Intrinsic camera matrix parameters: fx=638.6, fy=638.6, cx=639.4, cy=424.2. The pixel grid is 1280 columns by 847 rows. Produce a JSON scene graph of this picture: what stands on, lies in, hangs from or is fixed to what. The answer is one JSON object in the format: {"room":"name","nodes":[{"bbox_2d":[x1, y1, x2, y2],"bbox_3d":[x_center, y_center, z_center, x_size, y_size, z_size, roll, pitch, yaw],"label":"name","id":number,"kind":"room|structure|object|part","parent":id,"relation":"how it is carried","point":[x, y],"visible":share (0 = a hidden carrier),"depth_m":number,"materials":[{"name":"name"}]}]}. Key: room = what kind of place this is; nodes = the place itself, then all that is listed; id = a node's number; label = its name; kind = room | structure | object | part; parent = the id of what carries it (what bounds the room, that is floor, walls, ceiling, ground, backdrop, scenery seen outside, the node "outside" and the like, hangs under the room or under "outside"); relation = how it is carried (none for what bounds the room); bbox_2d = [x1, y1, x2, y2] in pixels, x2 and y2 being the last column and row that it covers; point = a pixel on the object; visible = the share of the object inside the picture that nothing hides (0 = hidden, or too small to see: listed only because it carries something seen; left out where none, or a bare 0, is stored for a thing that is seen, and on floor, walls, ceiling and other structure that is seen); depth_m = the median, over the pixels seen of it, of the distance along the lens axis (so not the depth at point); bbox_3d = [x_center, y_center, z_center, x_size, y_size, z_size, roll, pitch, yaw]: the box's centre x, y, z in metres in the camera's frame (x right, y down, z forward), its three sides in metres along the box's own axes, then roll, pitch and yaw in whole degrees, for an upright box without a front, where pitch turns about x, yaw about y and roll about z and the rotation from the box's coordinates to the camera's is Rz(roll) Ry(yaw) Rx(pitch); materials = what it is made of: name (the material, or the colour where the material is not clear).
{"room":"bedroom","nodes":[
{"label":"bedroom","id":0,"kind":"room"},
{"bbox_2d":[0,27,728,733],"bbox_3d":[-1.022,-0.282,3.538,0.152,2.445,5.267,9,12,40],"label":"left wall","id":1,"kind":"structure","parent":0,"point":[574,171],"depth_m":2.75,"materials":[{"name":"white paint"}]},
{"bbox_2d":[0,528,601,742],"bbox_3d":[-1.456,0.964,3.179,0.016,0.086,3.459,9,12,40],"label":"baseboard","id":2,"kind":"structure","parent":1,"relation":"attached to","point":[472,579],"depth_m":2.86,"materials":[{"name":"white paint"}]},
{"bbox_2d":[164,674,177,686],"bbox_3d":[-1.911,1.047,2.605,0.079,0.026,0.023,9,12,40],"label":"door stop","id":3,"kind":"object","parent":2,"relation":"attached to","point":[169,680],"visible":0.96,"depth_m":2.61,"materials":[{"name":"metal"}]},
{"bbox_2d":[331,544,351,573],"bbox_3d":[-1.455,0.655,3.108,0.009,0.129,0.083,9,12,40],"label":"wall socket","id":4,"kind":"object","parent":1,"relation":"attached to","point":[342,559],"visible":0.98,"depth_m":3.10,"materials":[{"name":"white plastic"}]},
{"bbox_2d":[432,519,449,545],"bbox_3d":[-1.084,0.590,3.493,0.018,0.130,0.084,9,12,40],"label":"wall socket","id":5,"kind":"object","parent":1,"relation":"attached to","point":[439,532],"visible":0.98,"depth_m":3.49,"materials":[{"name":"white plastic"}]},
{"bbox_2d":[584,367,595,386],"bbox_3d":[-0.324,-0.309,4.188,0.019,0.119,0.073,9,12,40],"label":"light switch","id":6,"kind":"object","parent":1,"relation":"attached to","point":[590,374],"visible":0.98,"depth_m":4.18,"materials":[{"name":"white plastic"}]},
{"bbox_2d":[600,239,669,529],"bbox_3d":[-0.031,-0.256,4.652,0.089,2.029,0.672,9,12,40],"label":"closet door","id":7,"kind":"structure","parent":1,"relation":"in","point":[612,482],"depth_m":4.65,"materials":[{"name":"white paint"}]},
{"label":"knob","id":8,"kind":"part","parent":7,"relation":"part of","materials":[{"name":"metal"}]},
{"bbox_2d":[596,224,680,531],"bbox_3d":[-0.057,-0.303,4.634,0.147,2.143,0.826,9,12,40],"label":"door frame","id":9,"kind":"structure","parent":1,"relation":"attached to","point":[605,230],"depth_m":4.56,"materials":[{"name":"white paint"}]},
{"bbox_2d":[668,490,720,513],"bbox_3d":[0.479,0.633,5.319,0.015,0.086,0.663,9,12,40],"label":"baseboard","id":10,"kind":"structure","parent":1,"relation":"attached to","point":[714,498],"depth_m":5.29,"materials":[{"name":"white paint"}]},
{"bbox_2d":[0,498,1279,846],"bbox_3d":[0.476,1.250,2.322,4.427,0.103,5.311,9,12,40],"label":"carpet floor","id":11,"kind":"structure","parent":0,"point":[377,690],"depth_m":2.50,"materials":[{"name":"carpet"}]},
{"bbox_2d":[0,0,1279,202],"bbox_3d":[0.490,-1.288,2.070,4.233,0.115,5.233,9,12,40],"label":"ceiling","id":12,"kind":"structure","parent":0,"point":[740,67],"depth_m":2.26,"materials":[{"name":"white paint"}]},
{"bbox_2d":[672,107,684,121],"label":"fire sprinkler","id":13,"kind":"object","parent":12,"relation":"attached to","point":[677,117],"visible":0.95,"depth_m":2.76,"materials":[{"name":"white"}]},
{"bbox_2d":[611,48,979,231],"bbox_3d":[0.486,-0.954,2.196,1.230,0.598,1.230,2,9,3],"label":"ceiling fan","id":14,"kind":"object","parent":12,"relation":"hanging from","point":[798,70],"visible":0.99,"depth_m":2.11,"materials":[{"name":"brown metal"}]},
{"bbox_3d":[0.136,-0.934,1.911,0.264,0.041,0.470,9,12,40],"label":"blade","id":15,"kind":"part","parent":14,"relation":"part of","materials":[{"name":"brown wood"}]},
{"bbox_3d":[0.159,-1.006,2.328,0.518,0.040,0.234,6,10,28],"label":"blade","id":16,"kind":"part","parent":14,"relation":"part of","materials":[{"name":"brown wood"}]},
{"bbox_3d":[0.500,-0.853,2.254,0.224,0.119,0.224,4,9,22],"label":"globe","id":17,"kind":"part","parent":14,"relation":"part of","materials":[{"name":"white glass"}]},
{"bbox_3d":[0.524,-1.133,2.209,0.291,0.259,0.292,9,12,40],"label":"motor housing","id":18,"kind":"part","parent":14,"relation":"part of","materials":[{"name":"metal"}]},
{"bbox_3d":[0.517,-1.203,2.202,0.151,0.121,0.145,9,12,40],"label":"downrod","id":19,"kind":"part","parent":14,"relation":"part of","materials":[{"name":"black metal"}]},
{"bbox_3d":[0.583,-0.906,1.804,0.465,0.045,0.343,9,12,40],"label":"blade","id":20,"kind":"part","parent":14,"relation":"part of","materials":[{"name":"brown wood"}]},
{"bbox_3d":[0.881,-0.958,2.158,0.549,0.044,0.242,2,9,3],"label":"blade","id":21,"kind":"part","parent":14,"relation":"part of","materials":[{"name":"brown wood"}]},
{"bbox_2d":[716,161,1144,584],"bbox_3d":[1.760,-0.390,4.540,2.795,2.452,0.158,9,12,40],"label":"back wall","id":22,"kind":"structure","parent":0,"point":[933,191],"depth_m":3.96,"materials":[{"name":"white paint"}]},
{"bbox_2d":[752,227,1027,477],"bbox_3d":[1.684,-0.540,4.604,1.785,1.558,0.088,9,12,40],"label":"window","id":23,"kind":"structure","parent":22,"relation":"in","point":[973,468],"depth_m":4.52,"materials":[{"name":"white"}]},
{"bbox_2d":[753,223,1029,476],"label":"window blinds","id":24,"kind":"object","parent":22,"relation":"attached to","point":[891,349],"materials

-----

• What you should do: An exact copy of the listing is what's needed here.

• Exercise output:
Intrinsic camera matrix parameters: fx=638.6, fy=638.6, cx=639.4, cy=424.2. The pixel grid is 1280 columns by 847 rows. Produce a JSON scene graph of this picture: what stands on, lies in, hangs from or is fixed to what. The answer is one JSON object in the format: {"room":"name","nodes":[{"bbox_2d":[x1, y1, x2, y2],"bbox_3d":[x_center, y_center, z_center, x_size, y_size, z_size, roll, pitch, yaw],"label":"name","id":number,"kind":"room|structure|object|part","parent":id,"relation":"how it is carried","point":[x, y],"visible":share (0 = a hidden carrier),"depth_m":number,"materials":[{"name":"name"}]}]}. Key: room = what kind of place this is; nodes = the place itself, then all that is listed; id = a node's number; label = its name; kind = room | structure | object | part; parent = the id of what carries it (what bounds the room, that is floor, walls, ceiling, ground, backdrop, scenery seen outside, the node "outside" and the like, hangs under the room or under "outside"); relation = how it is carried (none for what bounds the room); bbox_2d = [x1, y1, x2, y2] in pixels, x2 and y2 being the last column and row that it covers; point = a pixel on the object; visible = the share of the object inside the picture that nothing hides (0 = hidden, or too small to see: listed only because it carries something seen; left out where none, or a bare 0, is stored for a thing that is seen, and on floor, walls, ceiling and other structure that is seen); depth_m = the median, over the pixels seen of it, of the distance along the lens axis (so not the depth at point); bbox_3d = [x_center, y_center, z_center, x_size, y_size, z_size, roll, pitch, yaw]: the box's centre x, y, z in metres in the camera's frame (x right, y down, z forward), its three sides in metres along the box's own axes, then roll, pitch and yaw in whole degrees, for an upright box without a front, where pitch turns about x, yaw about y and roll about z and the rotation from the box's coordinates to the camera's is Rz(roll) Ry(yaw) Rx(pitch); materials = what it is made of: name (the material, or the colour where the material is not clear).
{"room":"bedroom","nodes":[
{"label":"bedroom","id":0,"kind":"room"},
{"bbox_2d":[0,27,728,733],"bbox_3d":[-1.022,-0.282,3.538,0.152,2.445,5.267,9,12,40],"label":"left wall","id":1,"kind":"structure","parent":0,"point":[574,171],"depth_m":2.75,"materials":[{"name":"white paint"}]},
{"bbox_2d":[0,528,601,742],"bbox_3d":[-1.456,0.964,3.179,0.016,0.086,3.459,9,12,40],"label":"baseboard","id":2,"kind":"structure","parent":1,"relation":"attached to","point":[472,579],"depth_m":2.86,"materials":[{"name":"white paint"}]},
{"bbox_2d":[164,674,177,686],"bbox_3d":[-1.911,1.047,2.605,0.079,0.026,0.023,9,12,40],"label":"door stop","id":3,"kind":"object","parent":2,"relation":"attached to","point":[169,680],"visible":0.96,"depth_m":2.61,"materials":[{"name":"metal"}]},
{"bbox_2d":[331,544,351,573],"bbox_3d":[-1.455,0.655,3.108,0.009,0.129,0.083,9,12,40],"label":"wall socket","id":4,"kind":"object","parent":1,"relation":"attached to","point":[342,559],"visible":0.98,"depth_m":3.10,"materials":[{"name":"white plastic"}]},
{"bbox_2d":[432,519,449,545],"bbox_3d":[-1.084,0.590,3.493,0.018,0.130,0.084,9,12,40],"label":"wall socket","id":5,"kind":"object","parent":1,"relation":"attached to","point":[439,532],"visible":0.98,"depth_m":3.49,"materials":[{"name":"white plastic"}]},
{"bbox_2d":[584,367,595,386],"bbox_3d":[-0.324,-0.309,4.188,0.019,0.119,0.073,9,12,40],"label":"light switch","id":6,"kind":"object","parent":1,"relation":"attached to","point":[590,374],"visible":0.98,"depth_m":4.18,"materials":[{"name":"white plastic"}]},
{"bbox_2d":[600,239,669,529],"bbox_3d":[-0.031,-0.256,4.652,0.089,2.029,0.672,9,12,40],"label":"closet door","id":7,"kind":"structure","parent":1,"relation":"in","point":[612,482],"depth_m":4.65,"materials":[{"name":"white paint"}]},
{"label":"knob","id":8,"kind":"part","parent":7,"relation":"part of","materials":[{"name":"metal"}]},
{"bbox_2d":[596,224,680,531],"bbox_3d":[-0.057,-0.303,4.634,0.147,2.143,0.826,9,12,40],"label":"door frame","id":9,"kind":"structure","parent":1,"relation":"attached to","point":[605,230],"depth_m":4.56,"materials":[{"name":"white paint"}]},
{"bbox_2d":[668,490,720,513],"bbox_3d":[0.479,0.633,5.319,0.015,0.086,0.663,9,12,40],"label":"baseboard","id":10,"kind":"structure","parent":1,"relation":"attached to","point":[714,498],"depth_m":5.29,"materials":[{"name":"white paint"}]},
{"bbox_2d":[0,498,1279,846],"bbox_3d":[0.476,1.250,2.322,4.427,0.103,5.311,9,12,40],"label":"carpet floor","id":11,"kind":"structure","parent":0,"point":[377,690],"depth_m":2.50,"materials":[{"name":"carpet"}]},
{"bbox_2d":[0,0,1279,202],"bbox_3d":[0.490,-1.288,2.070,4.233,0.115,5.233,9,12,40],"label":"ceiling","id":12,"kind":"structure","parent":0,"point":[740,67],"depth_m":2.26,"materials":[{"name":"white paint"}]},
{"bbox_2d":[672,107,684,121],"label":"fire sprinkler","id":13,"kind":"object","parent":12,"relation":"attached to","point":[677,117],"visible":0.95,"depth_m":2.76,"materials":[{"name":"white"}]},
{"bbox_2d":[611,48,979,231],"bbox_3d":[0.486,-0.954,2.196,1.230,0.598,1.230,2,9,3],"label":"ceiling fan","id":14,"kind":"object","parent":12,"relation":"hanging from","point":[798,70],"visible":0.99,"depth_m":2.11,"materials":[{"name":"brown metal"}]},
{"bbox_3d":[0.136,-0.934,1.911,0.264,0.041,0.470,9,12,40],"label":"blade","id":15,"kind":"part","parent":14,"relation":"part of","materials":[{"name":"brown wood"}]},
{"bbox_3d":[0.159,-1.006,2.328,0.518,0.040,0.234,6,10,28],"label":"blade","id":16,"kind":"part","parent":14,"relation":"part of","materials":[{"name":"brown wood"}]},
{"bbox_3d":[0.500,-0.853,2.254,0.224,0.119,0.224,4,9,22],"label":"globe","id":17,"kind":"part","parent":14,"relation":"part of","materials":[{"name":"white glass"}]},
{"bbox_3d":[0.524,-1.133,2.209,0.291,0.259,0.292,9,12,40],"label":"motor housing","id":18,"kind":"part","parent":14,"relation":"part of","materials":[{"name":"metal"}]},
{"bbox_3d":[0.517,-1.203,2.202,0.151,0.121,0.145,9,12,40],"label":"downrod","id":19,"kind":"part","parent":14,"relation":"part of","materials":[{"name":"black metal"}]},
{"bbox_3d":[0.583,-0.906,1.804,0.465,0.045,0.343,9,12,40],"label":"blade","id":20,"kind":"part","parent":14,"relation":"part of","materials":[{"name":"brown wood"}]},
{"bbox_3d":[0.881,-0.958,2.158,0.549,0.044,0.242,2,9,3],"label":"blade","id":21,"kind":"part","parent":14,"relation":"part of","materials":[{"name":"brown wood"}]},
{"bbox_2d":[716,161,1144,584],"bbox_3d":[1.760,-0.390,4.540,2.795,2.452,0.158,9,12,40],"label":"back wall","id":22,"kind":"structure","parent":0,"point":[933,191],"depth_m":3.96,"materials":[{"name":"white paint"}]},
{"bbox_2d":[752,227,1027,477],"bbox_3d":[1.684,-0.540,4.604,1.785,1.558,0.088,9,12,40],"label":"window","id":23,"kind":"structure","parent":22,"relation":"in","point":[973,468],"depth_m":4.52,"materials":[{"name":"white"}]},
{"bbox_2d":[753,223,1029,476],"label":"window blinds","id":24,"kind":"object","parent":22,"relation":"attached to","point":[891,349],"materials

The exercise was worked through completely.